Singapore’s casinos have attracted more than three million visitors, created thousands of jobs and spurred spending at hotels, restaurants and shopping malls. They’re also keeping the courts busy.
Since the opening of Resorts World Sentosa in February and Marina Bay Sands in April, the island-state has seen cases of fraud, embezzlement and identity theft. Some offenders were fined or sent to prison, three European suspects have jumped bail and two Africans have been charged for cheating the casinos out of about S$140,000 ($102,000).
Singapore citizens and permanent residents must pay a S$100 daily levy to enter the casinos, or S$2,000 for an annual pass, in a government effort to deter those who can’t afford to gamble. The casinos had collected about S$70 million in entrance fees as of May 10, Vivian Balakrishnan, the minister for community development, youth and sports, said last month.
Unemployed Malvin Lim, 39, says he’s been gambling more than 20 times since they opened, betting as much as S$3,000 each time. He’s lost about S$8,000 at baccarat.
“I’m using my savings to gamble and so far I haven’t had to borrow any money to play,” Lim said.
The National Council on Problem Gambling, set up in 2005, said calls to its helpline have increased “significantly” since Resorts World opened and more people have asked to be added to a list preventing them from entering the casinos.

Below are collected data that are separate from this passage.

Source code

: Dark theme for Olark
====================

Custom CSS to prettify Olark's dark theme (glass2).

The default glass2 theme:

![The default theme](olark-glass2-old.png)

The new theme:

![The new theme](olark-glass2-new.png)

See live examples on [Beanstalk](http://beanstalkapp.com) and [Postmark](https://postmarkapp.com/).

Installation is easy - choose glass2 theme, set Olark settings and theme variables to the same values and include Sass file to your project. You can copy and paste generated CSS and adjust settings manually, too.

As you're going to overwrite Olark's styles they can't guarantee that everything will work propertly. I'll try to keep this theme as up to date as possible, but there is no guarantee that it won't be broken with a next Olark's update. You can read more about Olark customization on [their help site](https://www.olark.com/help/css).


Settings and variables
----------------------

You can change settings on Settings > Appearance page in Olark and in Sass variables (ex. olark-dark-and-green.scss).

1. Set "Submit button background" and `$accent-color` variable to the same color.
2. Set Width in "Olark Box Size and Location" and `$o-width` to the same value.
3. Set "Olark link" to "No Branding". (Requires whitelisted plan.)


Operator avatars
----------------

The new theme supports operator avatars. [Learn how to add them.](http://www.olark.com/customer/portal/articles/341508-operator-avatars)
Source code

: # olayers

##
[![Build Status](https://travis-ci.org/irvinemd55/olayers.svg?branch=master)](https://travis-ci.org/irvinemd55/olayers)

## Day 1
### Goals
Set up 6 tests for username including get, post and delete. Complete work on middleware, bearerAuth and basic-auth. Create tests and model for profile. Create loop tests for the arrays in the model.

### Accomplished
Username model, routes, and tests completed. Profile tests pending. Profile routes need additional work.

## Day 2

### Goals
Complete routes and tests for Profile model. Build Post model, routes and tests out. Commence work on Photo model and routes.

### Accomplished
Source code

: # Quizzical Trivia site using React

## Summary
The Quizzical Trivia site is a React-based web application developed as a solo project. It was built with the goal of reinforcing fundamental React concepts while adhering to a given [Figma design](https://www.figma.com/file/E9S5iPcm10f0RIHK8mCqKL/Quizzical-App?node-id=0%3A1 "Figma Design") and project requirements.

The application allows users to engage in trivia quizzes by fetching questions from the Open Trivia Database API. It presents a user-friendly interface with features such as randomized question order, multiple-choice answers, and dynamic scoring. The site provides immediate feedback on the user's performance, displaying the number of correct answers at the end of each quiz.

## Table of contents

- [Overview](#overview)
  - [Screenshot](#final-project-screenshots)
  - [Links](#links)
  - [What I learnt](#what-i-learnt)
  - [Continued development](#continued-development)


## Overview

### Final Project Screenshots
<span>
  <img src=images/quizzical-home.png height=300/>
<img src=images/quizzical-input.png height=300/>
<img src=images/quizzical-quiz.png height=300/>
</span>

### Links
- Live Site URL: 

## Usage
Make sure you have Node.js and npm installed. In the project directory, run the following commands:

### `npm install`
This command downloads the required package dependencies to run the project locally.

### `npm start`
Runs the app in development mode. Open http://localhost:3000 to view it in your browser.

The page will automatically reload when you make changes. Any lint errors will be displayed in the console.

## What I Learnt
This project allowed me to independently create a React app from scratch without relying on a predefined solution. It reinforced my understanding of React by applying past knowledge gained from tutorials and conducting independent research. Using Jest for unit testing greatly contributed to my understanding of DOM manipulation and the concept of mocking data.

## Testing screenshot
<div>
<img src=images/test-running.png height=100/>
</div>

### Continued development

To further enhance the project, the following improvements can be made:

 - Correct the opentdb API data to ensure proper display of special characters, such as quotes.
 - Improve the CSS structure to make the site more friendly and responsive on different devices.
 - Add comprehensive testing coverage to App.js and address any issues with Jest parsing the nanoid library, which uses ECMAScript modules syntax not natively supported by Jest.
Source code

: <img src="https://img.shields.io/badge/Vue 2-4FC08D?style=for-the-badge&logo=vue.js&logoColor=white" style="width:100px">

V. Radakrishnan, a 27-year-old interior designer for offices and pubs, said he’s spent S$13,000 at Resorts World Sentosa’s jackpot machines and baccarat tables. While he’s won about S$6,000 at the slot machines, he said he has yet to “conquer” the baccarat tables.
“It’s just for fun and I don’t mind losing,” Radakrishnan said as he entered the Marina Bay Sands. “I look at it as my contribution to the economy. The government should be happy.”